Wenn die Seele Hilfe braucht. Professionelle Hilfe und Gesprächstherapie ersetzen keine sozialen Kontakte wie Freundschaften, Familie und Partnerschaft. Genauso wenig können soziale Kontakte eine professionelle Hilfe ersetzen. Der Mensch ist so individuell, dass auch die Unterstützung individuell sein muss. Es kann im Leben immer wieder vorkommen, dass man sich in einer Sackgasse befindet, nicht weiter weiß oder man sich überfordert fühlt. Sich dann Hilfe zu suchen und mit jemandem auszutauschen, der an unserem Wohlbefinden Interesse hat, aber ebenso genügend Distanz und Objektivität wahren kann, nimmt uns oft den sprichwörtlichen Stein vom Herzen. Außerdem erlernt man in der Therapie Strategien, um gut für sich selbst zu sorgen, schult seine Intuition und erkennt, was einem wirklich guttut.
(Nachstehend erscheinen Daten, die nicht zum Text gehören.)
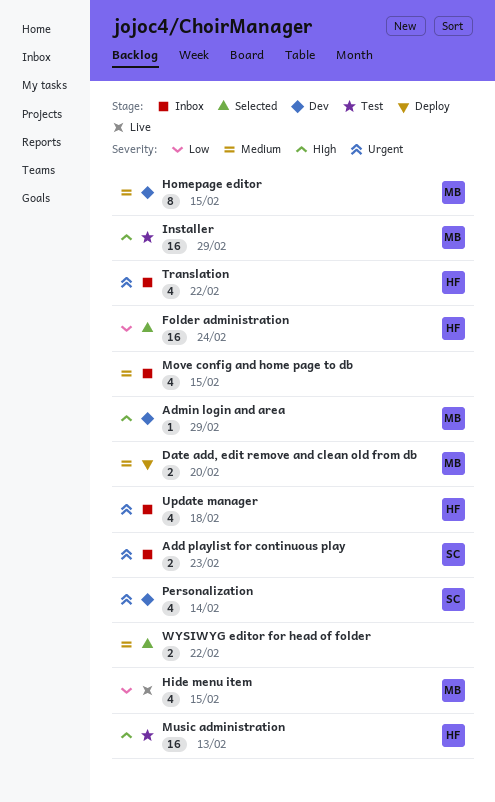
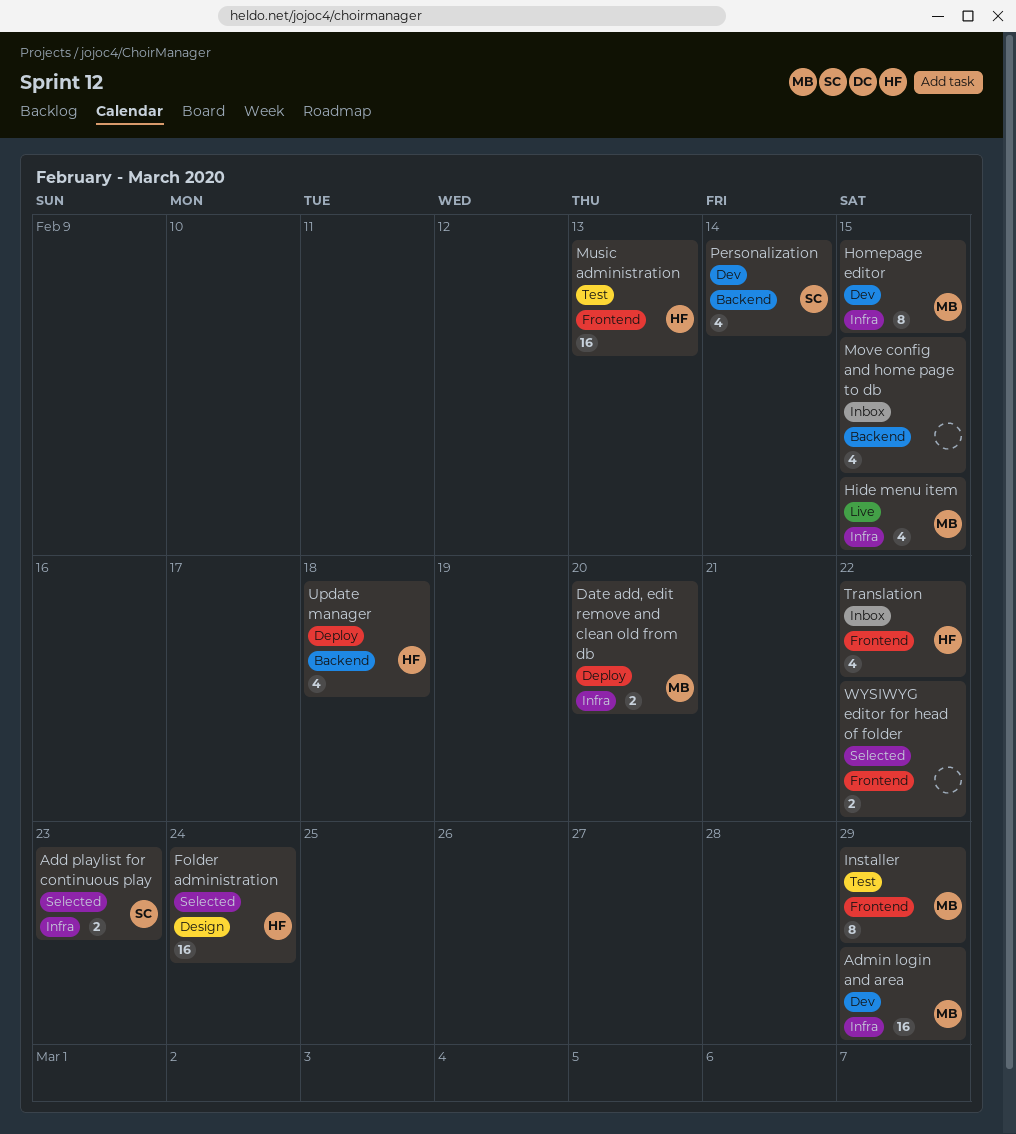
Add playlist for continuous play, status: Inbox -> Selected
Admin login and area, estimate: 1 -> 16
Installer, estimate: 16 -> 8
Update manager, status: Inbox -> Deploy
Wir können für unsere Liebsten da sein, sollen es sogar, jedoch ohne uns dabei selbst zu gefährden. Wenn wir also das nächste Mal den Kollegen, die Freundin, den Nachbarn oder den Vater fragen: „Wie geht es Dir?“ … vielleicht geben wir unserem Gegenüber dann Raum und Zeit, darauf offen und ehrlich zu antworten.